How to complete this task: Make an exact copy of the entries, and keep any pictures out of it.
[Excerpted data Boundary: Start]
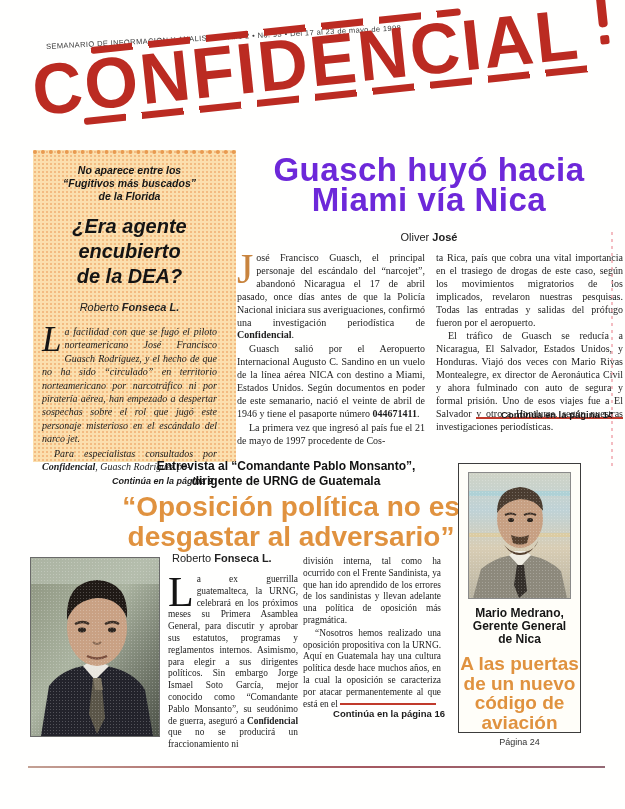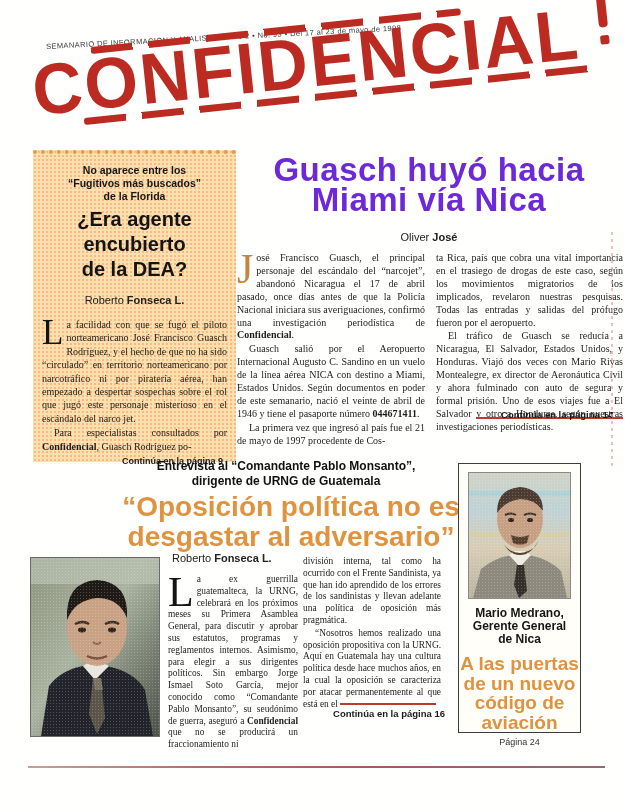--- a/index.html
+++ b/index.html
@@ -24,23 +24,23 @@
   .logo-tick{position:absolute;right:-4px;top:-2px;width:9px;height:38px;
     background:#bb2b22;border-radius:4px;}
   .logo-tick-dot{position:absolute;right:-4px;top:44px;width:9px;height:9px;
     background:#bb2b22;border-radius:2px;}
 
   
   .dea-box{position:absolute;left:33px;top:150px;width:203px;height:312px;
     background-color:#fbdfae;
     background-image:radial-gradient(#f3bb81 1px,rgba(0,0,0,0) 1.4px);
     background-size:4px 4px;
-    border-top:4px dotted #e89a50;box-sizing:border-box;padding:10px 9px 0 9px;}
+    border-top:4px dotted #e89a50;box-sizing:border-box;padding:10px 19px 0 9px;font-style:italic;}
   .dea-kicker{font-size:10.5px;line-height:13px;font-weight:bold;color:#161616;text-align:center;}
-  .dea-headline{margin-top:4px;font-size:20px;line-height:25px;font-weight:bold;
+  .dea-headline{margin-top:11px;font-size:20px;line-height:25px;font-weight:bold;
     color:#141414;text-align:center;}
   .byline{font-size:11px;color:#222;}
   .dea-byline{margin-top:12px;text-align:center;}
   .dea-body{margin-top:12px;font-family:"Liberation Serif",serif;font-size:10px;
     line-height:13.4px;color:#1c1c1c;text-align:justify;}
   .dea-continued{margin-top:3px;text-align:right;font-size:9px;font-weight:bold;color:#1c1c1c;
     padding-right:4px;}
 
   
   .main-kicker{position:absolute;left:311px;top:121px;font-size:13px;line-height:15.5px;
[Excerpted data Boundary: End]
Result of the task:
--- a/index.html
+++ b/index.html
@@ -24,23 +24,23 @@
   .logo-tick{position:absolute;right:-4px;top:-2px;width:9px;height:38px;
     background:#bb2b22;border-radius:4px;}
   .logo-tick-dot{position:absolute;right:-4px;top:44px;width:9px;height:9px;
     background:#bb2b22;border-radius:2px;}
 
   
   .dea-box{position:absolute;left:33px;top:150px;width:203px;height:312px;
     background-color:#fbdfae;
     background-image:radial-gradient(#f3bb81 1px,rgba(0,0,0,0) 1.4px);
     background-size:4px 4px;
-    border-top:4px dotted #e89a50;box-sizing:border-box;padding:10px 9px 0 9px;}
+    border-top:4px dotted #e89a50;box-sizing:border-box;padding:10px 19px 0 9px;font-style:italic;}
   .dea-kicker{font-size:10.5px;line-height:13px;font-weight:bold;color:#161616;text-align:center;}
-  .dea-headline{margin-top:4px;font-size:20px;line-height:25px;font-weight:bold;
+  .dea-headline{margin-top:11px;font-size:20px;line-height:25px;font-weight:bold;
     color:#141414;text-align:center;}
   .byline{font-size:11px;color:#222;}
   .dea-byline{margin-top:12px;text-align:center;}
   .dea-body{margin-top:12px;font-family:"Liberation Serif",serif;font-size:10px;
     line-height:13.4px;color:#1c1c1c;text-align:justify;}
   .dea-continued{margin-top:3px;text-align:right;font-size:9px;font-weight:bold;color:#1c1c1c;
     padding-right:4px;}
 
   
   .main-kicker{position:absolute;left:311px;top:121px;font-size:13px;line-height:15.5px;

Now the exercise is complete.